We describe a novel algorithm called CARAT (Copy Number Analysis with Regression And Tree) that uses probe intensity information to infer copy number in an allele-specific manner from high density DNA oligonuceotide arrays designed to genotype over 100,000 SNPs. Total and allele-specific copy number estimations using CARAT are independently evaluated for a subset of SNPs using quantitative PCR and allelic TaqMan reactions with several human breast cancer cell lines. The sensitivity and specificity of the algorithm are characterized using DNA samples containing differing numbers of X chromosomes as well as a test set of normal individuals. Results from the algorithm show a high degree of agreement with results from independent verification methods.
Overall, CARAT automatically detects regions with copy number variations and assigns a significance score to each alteration as well as generating allele-specific output. When coupled with SNP genotype calls from the same array, CARAT provides additional detail into the structure of genome wide alterations that can contribute to allelic imbalance.

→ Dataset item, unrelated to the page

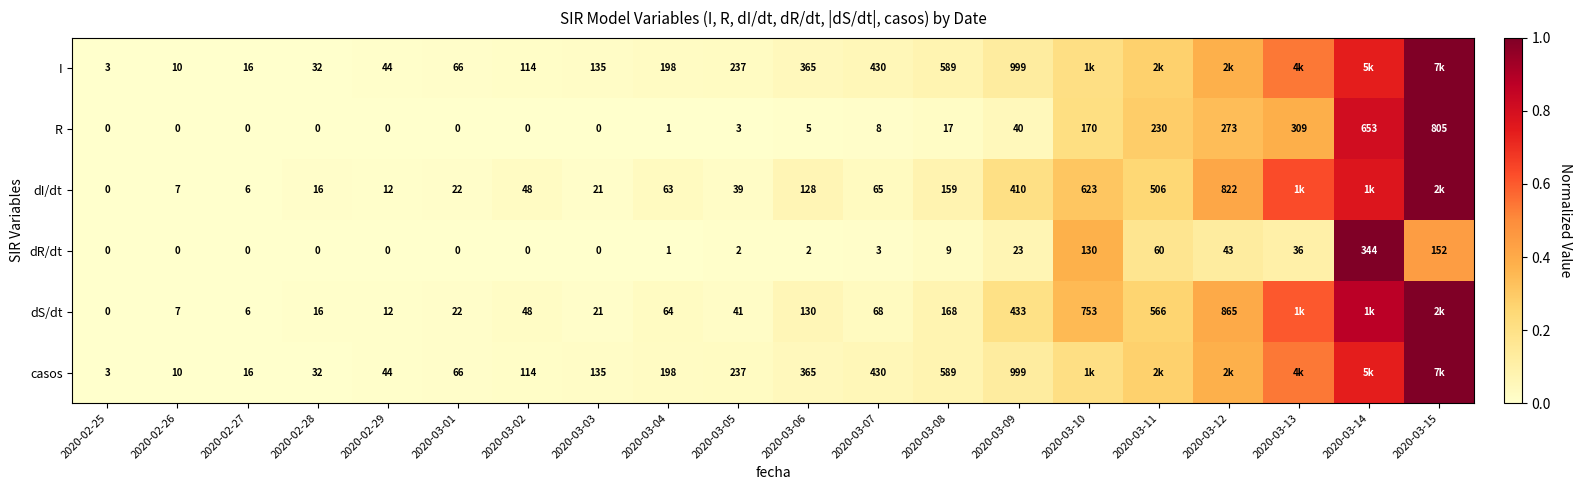

Is the value of dI/dt at 2020-03-09 greater than the value of dR/dt at 2020-03-03?

Yes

DNA拷贝数改变是癌细胞核型的主要特征之一,可导致这些细胞出现复杂的表型。这些改变可导致细胞癌基因的增加以及肿瘤抑制基因的缺失,其范围可小至间隔区域,也可涉及整条染色体。准确检测这些变化的能力对于理解它们如何影响细胞生物学至关重要。
我们描述了一种名为CARAT(Copy Number Analysis with Regression And Tree,基于回归和树的拷贝数分析)的新算法,该算法利用探针强度信息,以等位基因特异性方式从旨在对超过100,000个单核苷酸多态性(SNP)进行基因分型的高密度DNA寡核苷酸阵列中推断拷贝数。使用定量PCR和等位基因TaqMan反应,对几种人类乳腺癌细胞系的一部分SNP独立评估使用CARAT进行的总拷贝数和等位基因特异性拷贝数估计。使用含有不同数量X染色体的DNA样本以及一组正常个体的测试集来表征该算法的敏感性和特异性。该算法的结果与独立验证方法的结果高度一致。
总体而言,CARAT可自动检测拷贝数变异区域,为每个改变赋予一个显著性分数,并生成等位基因特异性输出。当与来自同一阵列的SNP基因型调用相结合时,CARAT可提供全基因组改变结构的更多细节,这些改变可能导致等位基因失衡。